The Worry Curse, Part Eighteen

The bus wheeze-squeaked its departure as soon as Laina’s boot heel hit the curb. Graffiti tattooed the dingy bodies of buildings and passers-by alike. Half-dressed toddlers screamed from the hips of terse-lipped teenagers. A frigid breeze whipped a fringe of ragged towels and stained clothing on the firescapes. Shoes dangled from their laces along the power lines like Chinese lanterns which offered no light. Gaping, she cast a glance back at her vanishing ride. The bus paused before turning the corner in a plume of exhaust. Laina checked her watch. Ninety minutes until the next arrival at this stop. Barring an act of cosmic force, she’d be here.

A trio of bald men strode in formation down the sidewalk, wallet chains jingling against one another. Red bandannas wrapped something on each maple-skinned man–arm, leg, or head. The shortest man elbowed his partners and nodded toward the bus stop. Eyeing Laina, he sneered.  “Hey, baby. You lost or somethin’?”

She spouted a sort of lie before darting from the curb. “Nope.”

A cacophony of horns swept around her as she wove through traffic to the other side of the road. Whether in a car or on foot, non-residents didn’t dare pause on these streets. The locals drifted along the uneven sidewalks with leveled jaws and steady gaits. Age slowed a few of the walkers to trudge and shuffle.

A woman with sandy dreadlocks and skin like dried tobacco leaves pressed her back against the corner of the alley just ahead. She opened her clouded eyes and pointed a curved fingernail at Laina. Creole flavored her raspy voice. “Downtowner, you look for Simmy? He down dis alley, here.”

Laina halted at the alley and tapped at her chest, but the Creole woman continued gazing past her shoulder. “You talking to me?”

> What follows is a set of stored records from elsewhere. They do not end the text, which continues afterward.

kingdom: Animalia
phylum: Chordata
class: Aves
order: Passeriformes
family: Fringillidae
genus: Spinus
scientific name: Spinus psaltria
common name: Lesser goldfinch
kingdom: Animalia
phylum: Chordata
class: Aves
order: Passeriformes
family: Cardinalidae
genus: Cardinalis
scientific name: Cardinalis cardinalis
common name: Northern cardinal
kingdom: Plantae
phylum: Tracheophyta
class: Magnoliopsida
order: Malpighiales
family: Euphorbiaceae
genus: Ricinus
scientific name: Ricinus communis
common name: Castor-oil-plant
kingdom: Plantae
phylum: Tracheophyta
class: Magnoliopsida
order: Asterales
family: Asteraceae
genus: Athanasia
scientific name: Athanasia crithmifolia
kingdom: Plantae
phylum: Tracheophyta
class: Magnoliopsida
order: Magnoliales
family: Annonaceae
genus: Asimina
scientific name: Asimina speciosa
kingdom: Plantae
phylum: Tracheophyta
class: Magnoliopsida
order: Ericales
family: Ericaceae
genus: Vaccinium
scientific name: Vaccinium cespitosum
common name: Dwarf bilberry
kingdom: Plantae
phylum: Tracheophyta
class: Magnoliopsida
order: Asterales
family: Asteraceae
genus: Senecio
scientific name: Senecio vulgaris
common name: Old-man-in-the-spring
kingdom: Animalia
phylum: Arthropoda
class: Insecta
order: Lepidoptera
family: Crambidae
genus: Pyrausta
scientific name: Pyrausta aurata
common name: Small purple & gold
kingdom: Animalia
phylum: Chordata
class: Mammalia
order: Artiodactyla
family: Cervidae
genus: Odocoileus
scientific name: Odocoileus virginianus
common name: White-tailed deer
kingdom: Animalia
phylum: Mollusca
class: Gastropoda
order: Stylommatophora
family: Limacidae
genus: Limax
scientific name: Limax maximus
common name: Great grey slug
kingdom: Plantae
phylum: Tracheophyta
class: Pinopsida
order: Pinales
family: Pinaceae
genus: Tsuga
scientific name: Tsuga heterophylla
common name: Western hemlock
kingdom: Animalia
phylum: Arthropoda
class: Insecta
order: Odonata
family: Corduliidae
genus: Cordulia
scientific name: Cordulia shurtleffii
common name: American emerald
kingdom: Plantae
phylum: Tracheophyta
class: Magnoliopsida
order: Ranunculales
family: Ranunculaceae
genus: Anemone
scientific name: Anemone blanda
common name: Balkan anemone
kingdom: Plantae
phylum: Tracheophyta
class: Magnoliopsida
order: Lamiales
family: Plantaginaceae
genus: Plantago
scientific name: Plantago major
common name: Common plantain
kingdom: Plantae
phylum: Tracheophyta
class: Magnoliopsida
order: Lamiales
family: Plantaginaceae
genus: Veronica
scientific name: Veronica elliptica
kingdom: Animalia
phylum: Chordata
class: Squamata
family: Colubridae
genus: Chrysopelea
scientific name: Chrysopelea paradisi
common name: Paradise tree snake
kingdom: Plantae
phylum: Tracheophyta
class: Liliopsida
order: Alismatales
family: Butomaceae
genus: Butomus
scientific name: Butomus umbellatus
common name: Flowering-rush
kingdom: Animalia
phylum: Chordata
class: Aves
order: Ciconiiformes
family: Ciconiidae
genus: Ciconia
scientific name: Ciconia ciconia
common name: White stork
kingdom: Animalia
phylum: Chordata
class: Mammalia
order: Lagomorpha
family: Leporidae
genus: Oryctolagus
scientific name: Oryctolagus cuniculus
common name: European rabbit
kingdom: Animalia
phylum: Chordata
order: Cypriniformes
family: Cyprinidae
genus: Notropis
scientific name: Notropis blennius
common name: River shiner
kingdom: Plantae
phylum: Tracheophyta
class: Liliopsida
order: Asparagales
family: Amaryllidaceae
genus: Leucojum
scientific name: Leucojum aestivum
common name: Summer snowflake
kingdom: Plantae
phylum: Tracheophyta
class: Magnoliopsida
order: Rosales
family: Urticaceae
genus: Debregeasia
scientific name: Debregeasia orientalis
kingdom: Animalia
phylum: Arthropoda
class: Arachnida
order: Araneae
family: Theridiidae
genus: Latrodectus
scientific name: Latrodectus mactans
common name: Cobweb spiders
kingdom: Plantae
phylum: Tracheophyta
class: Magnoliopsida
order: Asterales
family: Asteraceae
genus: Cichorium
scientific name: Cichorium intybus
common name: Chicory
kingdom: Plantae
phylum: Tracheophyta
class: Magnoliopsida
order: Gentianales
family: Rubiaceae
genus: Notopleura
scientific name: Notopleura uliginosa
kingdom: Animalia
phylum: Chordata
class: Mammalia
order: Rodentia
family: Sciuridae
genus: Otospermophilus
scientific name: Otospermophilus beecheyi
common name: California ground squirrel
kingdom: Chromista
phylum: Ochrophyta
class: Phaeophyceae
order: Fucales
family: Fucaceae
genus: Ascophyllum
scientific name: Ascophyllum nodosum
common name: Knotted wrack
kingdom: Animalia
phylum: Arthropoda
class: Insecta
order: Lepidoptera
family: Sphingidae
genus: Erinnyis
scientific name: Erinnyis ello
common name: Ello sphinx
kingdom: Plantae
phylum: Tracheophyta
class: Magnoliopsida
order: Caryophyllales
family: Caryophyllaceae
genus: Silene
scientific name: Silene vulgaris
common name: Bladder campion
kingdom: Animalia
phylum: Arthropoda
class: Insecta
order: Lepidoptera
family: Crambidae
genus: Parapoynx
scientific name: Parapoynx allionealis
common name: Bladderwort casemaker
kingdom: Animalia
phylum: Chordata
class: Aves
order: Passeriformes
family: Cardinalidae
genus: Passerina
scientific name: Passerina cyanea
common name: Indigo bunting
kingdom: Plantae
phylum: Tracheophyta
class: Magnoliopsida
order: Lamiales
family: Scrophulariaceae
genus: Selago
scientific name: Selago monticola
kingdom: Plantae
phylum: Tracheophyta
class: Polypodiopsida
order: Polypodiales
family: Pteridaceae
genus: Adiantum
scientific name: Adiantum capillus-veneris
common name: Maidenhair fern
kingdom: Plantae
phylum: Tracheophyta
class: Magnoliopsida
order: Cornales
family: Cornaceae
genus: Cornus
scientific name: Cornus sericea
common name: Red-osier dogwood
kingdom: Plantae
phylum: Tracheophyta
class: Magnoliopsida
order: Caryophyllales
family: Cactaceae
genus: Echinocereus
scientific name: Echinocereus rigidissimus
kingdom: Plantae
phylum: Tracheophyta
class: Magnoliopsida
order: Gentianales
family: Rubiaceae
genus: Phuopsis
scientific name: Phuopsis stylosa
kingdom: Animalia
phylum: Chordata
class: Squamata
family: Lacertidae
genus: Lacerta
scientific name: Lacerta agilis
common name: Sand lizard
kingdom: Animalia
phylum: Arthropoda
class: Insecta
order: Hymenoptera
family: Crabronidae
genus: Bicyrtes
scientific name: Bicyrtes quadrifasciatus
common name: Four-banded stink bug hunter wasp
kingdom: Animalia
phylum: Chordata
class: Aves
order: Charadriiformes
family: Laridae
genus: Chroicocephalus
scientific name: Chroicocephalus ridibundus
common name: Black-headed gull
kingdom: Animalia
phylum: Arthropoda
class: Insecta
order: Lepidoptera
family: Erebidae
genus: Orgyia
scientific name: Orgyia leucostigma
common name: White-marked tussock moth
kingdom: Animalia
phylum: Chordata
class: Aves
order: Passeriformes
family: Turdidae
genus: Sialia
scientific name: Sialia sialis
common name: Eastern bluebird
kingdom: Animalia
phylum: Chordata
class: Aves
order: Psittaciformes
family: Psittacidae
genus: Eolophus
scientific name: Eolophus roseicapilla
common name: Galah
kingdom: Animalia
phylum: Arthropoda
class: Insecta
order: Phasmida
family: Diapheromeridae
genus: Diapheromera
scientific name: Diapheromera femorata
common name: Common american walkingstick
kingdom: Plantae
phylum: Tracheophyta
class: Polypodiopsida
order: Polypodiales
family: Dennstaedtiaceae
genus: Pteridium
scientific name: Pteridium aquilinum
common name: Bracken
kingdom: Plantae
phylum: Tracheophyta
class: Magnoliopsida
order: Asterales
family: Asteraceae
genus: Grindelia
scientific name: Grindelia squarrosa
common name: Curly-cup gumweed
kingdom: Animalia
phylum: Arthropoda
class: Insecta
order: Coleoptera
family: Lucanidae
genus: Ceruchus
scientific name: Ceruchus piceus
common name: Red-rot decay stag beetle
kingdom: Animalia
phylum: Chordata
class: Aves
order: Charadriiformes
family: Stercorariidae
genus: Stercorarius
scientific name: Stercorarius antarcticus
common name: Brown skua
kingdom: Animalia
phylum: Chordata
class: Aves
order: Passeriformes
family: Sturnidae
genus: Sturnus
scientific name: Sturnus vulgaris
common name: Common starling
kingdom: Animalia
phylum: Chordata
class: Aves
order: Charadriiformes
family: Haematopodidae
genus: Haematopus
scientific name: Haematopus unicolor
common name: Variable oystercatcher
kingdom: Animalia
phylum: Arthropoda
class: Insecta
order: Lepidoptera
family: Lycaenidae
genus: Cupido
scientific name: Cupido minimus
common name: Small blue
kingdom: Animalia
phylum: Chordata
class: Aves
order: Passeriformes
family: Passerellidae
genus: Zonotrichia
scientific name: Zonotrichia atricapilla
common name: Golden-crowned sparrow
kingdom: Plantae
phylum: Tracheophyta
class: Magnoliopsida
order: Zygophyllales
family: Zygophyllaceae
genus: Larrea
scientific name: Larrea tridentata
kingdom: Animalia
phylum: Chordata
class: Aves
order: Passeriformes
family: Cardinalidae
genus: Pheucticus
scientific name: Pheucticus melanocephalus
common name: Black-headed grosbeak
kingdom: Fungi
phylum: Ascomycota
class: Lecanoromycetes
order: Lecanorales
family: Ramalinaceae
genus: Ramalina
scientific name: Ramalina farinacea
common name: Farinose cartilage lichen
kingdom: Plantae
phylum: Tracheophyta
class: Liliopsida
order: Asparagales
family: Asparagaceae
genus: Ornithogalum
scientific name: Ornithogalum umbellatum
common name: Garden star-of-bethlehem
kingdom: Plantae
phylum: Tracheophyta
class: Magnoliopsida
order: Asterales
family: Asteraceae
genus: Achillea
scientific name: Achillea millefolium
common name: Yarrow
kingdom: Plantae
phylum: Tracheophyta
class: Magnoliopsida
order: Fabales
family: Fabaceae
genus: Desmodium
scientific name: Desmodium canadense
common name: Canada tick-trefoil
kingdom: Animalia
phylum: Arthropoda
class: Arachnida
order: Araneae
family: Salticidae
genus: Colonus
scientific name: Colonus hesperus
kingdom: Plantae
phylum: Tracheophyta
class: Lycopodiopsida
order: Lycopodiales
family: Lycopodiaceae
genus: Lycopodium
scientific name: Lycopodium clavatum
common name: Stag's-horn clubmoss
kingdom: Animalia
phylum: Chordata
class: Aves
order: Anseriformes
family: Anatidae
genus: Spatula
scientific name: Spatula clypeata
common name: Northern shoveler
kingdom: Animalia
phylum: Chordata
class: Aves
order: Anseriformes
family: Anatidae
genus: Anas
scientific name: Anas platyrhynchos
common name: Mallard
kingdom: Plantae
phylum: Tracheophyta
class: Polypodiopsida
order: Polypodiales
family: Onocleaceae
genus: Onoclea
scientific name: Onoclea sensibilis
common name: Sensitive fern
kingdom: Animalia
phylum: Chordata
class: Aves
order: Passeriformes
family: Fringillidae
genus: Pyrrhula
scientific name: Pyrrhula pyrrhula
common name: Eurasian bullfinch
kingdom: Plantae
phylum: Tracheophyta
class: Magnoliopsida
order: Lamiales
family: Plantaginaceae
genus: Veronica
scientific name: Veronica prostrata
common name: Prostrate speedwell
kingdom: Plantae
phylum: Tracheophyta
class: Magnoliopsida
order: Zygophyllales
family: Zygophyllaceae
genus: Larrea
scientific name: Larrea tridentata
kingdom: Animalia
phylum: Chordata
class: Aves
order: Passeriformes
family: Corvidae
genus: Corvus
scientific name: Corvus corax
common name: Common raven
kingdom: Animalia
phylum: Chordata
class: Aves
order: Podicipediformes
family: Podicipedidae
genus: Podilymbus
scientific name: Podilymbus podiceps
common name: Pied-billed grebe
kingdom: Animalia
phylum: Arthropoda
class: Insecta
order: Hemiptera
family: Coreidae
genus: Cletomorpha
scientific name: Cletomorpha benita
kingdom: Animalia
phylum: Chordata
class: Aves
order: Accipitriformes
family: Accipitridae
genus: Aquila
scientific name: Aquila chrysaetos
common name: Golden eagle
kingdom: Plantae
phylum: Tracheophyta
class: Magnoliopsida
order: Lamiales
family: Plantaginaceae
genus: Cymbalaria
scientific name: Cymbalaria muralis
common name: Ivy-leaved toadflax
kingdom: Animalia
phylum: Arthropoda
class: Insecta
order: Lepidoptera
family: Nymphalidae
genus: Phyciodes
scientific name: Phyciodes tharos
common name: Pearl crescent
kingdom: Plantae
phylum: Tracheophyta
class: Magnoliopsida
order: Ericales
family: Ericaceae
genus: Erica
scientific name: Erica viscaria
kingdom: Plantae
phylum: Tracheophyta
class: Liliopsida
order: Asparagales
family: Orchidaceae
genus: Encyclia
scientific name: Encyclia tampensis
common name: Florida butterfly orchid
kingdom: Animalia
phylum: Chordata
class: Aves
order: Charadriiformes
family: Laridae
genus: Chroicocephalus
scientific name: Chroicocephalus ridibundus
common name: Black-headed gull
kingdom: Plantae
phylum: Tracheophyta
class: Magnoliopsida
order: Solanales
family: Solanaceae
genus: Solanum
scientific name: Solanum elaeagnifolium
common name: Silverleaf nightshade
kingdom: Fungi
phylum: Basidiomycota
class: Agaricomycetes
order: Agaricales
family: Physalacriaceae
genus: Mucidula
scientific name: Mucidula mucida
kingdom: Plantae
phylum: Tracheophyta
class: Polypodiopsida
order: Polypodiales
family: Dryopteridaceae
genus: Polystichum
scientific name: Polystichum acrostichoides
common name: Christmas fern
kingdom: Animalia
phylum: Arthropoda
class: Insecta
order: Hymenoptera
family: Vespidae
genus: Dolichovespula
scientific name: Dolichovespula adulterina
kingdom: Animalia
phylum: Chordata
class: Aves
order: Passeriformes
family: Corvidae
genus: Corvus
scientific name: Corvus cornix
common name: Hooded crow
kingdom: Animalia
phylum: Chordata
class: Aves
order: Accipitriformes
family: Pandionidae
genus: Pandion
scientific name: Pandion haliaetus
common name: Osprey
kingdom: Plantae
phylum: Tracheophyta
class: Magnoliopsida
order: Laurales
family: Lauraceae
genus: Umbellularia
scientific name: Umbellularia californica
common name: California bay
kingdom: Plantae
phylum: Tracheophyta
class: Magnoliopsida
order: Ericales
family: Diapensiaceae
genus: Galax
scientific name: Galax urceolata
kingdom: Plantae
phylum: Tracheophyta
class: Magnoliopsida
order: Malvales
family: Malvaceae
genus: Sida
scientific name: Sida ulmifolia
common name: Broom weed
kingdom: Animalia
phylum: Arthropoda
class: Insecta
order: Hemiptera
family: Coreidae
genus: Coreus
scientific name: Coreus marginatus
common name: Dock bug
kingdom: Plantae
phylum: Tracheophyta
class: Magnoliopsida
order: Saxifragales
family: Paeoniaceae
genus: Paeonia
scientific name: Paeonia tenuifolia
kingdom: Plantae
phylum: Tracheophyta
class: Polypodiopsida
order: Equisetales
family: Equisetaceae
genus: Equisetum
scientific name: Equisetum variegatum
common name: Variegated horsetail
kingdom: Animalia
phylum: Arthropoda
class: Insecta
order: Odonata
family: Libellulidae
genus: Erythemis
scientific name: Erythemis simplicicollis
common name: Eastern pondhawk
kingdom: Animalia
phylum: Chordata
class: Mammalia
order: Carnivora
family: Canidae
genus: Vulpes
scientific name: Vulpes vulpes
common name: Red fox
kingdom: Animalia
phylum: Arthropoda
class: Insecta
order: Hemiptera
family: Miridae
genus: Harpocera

“Who else, then?” She folded her arms, taloned nails resting on a thin shawl. “Course I be talkin’ to you. You ain’t a get nothin’ from there, though. Best go on back where you come from.”

She squinted, studying the woman’s marbled eyeballs. “Are you psychic?”

A cackle spurted from her chapped lips. “Lies paid me well one time, you know. Blind, but no magic. Just observant. Nobody here wear soft perfume. You smell downtown, and all thems come here to see Simmy.”

“His shop’s down there?” Laina peered into the shadowy corridor of dumpsters.

“Ain’t I said? I see what can’t be seen and tell truth, but you ain’t gonna get dat from Simmy.” She shrugged. “You set on it, though, eh girl?”

“I’m doing research. For an article at work. It’s not the sort of personal interest you’re probably thinking.”

“Whatever you say.” As Laina turned into the alley, the woman laid an unusually warm hand on her arm, twisting her back to face her blanched glare. “Somethin’ hounds you. Best be more observant. Keep your eyes open like mines.”

Laina recoiled from the intensity of the blind woman’s stare. “Yeah, okay. Uh, thanks for the directions.”

 

“Let no one be found among you who sacrifices their son or daughter in the fire, who practices divination or sorcery, interprets omens, engages in witchcraft, or casts spells, or who is a medium or spiritist or who consults the dead” (Deuteronomy 18:10-11).